Sorgen bereitet den Ortspolitikern die Kostenschätzung. Das Planungsteam rechnet mit 7,65 Millionen Euro, allerdings ist darin ein "Finanzpuffer" von einer halben Million enthalten. Ursprünglich war von 6,4 Millionen ausgegangen worden. Belastend kommt hinzu, dass laut Bürgermeister Fredrik Röder (CSU) der staatliche Zuschuss deutlich geringer auffällt als erwartet, weil Alling eine "Kommune mit hoher Finanzkraft" ist. Statt mit rund 3, 5 Millionen wird die Kindertagesstätte nur mit 2,2 Millionen gefördert. "Angesichts der hohen Kosten, die wir selber tragen müssen, sollten alle noch einmal in sich gehen", schlug Vizebürgermeister Hans Schröder (parteifrei) vor: "Die notwendige Schuldenaufnahme in Millionenhöhe schränke für nachfolgende Gemeinderäte den Handlungsspielraum stark ein. Im Vergleich zu anderen Kindertagesstätten im Umland und in München seien die Kosten für einen Kita-Platz fast doppelt so hoch."

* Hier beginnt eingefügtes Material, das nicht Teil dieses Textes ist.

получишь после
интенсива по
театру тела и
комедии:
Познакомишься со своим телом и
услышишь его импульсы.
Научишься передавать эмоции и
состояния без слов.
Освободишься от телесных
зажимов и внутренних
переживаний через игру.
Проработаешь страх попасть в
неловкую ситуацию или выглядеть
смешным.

Die Kosten hingen wesentlich von der Bauweise ab, antworte Architekt Neumann und Finanzreferent Hermann Dejako (CSU) hielt dagegen, dass das Gebäude anders als ein Billigbau auch in 60, 70 Jahren noch nutzbar sein müsse. Sparen sollte man aber trotzdem, sagte Dejako. Daher wurde beschlossen, auf die beiden Wohnungen zu verzichten, die für die Unterbringung von Erziehungspersonal angedacht worden waren. Diese wären ohnehin nur am L-förmigen Gebäude als eine Art Anbau möglich gewesen. In der neuen Tagesstätte soll Platz für sechs Gruppen geschaffen werden. "Das Placet von der Regierung von Oberbayern für den Bau liegt schon vor", sagte Röder. Ein größerer Kostenfaktor ist mit rund einer Million die Unterkellerung. Laut Planer muss ein Teil des Gebäudes für die Haustechnik unterkellert werden. Auf der restlichen Baufläche müsse der Untergrund auf einer Tiefe von etwa 1,5 Metern zur Verbesserung der Standfestigkeit ausgetauscht werden. "Statt Fremdmaterial zu verbuddeln", sollte man besser einen Keller bauen, riet SPD-Gemeinderat Hubert Winkler. Wir groß der Kostenunterschied ist, soll der Planer nun berechnen, um eine endgültige Entscheidung treffen zu können.

Das neue Kinderhaus soll etwas von der Eistüten-Kita abgerückt werden, um einen Eingriff in die Dachkonstruktion zu vermeiden. Das Planungsbüro des Bestandsgebäudes hat eine Veränderung offensichtlich ablehnt. Von der katholischen Kirchenstiftung, die die Trägerschaft übernimmt, wurde angeregt, den markanten Eistüten-Bauteil für einen gemeinschaftlichen Eingang zu nutzen. In der Beratung zeichnete sich jedoch ab, den Zugang im Verbindungsteil zwischen den beiden Bauten vorzusehen.